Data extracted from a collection
══════
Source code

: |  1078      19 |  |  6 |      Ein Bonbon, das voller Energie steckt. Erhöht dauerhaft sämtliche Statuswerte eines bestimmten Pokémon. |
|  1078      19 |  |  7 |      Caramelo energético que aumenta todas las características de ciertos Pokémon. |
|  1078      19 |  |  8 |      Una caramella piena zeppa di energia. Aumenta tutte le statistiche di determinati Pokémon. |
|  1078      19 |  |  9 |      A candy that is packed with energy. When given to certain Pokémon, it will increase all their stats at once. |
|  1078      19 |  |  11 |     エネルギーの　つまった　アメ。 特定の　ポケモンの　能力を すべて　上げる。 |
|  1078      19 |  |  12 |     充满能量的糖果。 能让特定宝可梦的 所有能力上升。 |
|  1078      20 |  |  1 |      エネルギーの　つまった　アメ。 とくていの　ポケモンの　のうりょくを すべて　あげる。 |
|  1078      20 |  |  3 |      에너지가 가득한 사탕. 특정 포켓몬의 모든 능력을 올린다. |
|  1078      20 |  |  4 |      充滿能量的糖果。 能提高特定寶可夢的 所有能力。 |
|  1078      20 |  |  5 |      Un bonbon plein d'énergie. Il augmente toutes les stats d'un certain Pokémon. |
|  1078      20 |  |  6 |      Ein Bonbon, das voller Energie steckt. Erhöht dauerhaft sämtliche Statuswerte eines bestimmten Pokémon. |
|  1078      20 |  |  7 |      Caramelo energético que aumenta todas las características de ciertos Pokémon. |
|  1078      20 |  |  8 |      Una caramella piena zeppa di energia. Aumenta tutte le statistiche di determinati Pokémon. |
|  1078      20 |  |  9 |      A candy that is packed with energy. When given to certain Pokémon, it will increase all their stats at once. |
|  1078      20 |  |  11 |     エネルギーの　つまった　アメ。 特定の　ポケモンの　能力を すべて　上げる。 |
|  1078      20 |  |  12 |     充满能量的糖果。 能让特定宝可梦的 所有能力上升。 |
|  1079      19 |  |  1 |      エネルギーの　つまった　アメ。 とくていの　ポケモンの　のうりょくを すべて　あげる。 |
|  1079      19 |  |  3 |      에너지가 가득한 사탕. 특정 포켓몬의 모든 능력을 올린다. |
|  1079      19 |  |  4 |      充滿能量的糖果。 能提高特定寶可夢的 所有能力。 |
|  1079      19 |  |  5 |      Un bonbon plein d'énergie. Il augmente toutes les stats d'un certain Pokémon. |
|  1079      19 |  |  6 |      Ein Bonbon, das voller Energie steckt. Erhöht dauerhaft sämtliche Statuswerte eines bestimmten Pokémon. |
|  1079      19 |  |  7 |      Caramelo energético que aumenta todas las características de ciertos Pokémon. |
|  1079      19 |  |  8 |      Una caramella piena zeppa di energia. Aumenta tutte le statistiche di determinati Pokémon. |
══════
> **Job**
All of the lines above are to be restated word for word.

> **Answer to the problem**
Source code

: |  1078      19 |  |  6 |      Ein Bonbon, das voller Energie steckt. Erhöht dauerhaft sämtliche Statuswerte eines bestimmten Pokémon. |
|  1078      19 |  |  7 |      Caramelo energético que aumenta todas las características de ciertos Pokémon. |
|  1078      19 |  |  8 |      Una caramella piena zeppa di energia. Aumenta tutte le statistiche di determinati Pokémon. |
|  1078      19 |  |  9 |      A candy that is packed with energy. When given to certain Pokémon, it will increase all their stats at once. |
|  1078      19 |  |  11 |     エネルギーの　つまった　アメ。 特定の　ポケモンの　能力を すべて　上げる。 |
|  1078      19 |  |  12 |     充满能量的糖果。 能让特定宝可梦的 所有能力上升。 |
|  1078      20 |  |  1 |      エネルギーの　つまった　アメ。 とくていの　ポケモンの　のうりょくを すべて　あげる。 |
|  1078      20 |  |  3 |      에너지가 가득한 사탕. 특정 포켓몬의 모든 능력을 올린다. |
|  1078      20 |  |  4 |      充滿能量的糖果。 能提高特定寶可夢的 所有能力。 |
|  1078      20 |  |  5 |      Un bonbon plein d'énergie. Il augmente toutes les stats d'un certain Pokémon. |
|  1078      20 |  |  6 |      Ein Bonbon, das voller Energie steckt. Erhöht dauerhaft sämtliche Statuswerte eines bestimmten Pokémon. |
|  1078      20 |  |  7 |      Caramelo energético que aumenta todas las características de ciertos Pokémon. |
|  1078      20 |  |  8 |      Una caramella piena zeppa di energia. Aumenta tutte le statistiche di determinati Pokémon. |
|  1078      20 |  |  9 |      A candy that is packed with energy. When given to certain Pokémon, it will increase all their stats at once. |
|  1078      20 |  |  11 |     エネルギーの　つまった　アメ。 特定の　ポケモンの　能力を すべて　上げる。 |
|  1078      20 |  |  12 |     充满能量的糖果。 能让特定宝可梦的 所有能力上升。 |
|  1079      19 |  |  1 |      エネルギーの　つまった　アメ。 とくていの　ポケモンの　のうりょくを すべて　あげる。 |
|  1079      19 |  |  3 |      에너지가 가득한 사탕. 특정 포켓몬의 모든 능력을 올린다. |
|  1079      19 |  |  4 |      充滿能量的糖果。 能提高特定寶可夢的 所有能力。 |
|  1079      19 |  |  5 |      Un bonbon plein d'énergie. Il augmente toutes les stats d'un certain Pokémon. |
|  1079      19 |  |  6 |      Ein Bonbon, das voller Energie steckt. Erhöht dauerhaft sämtliche Statuswerte eines bestimmten Pokémon. |
|  1079      19 |  |  7 |      Caramelo energético que aumenta todas las características de ciertos Pokémon. |
|  1079      19 |  |  8 |      Una caramella piena zeppa di energia. Aumenta tutte le statistiche di determinati Pokémon. |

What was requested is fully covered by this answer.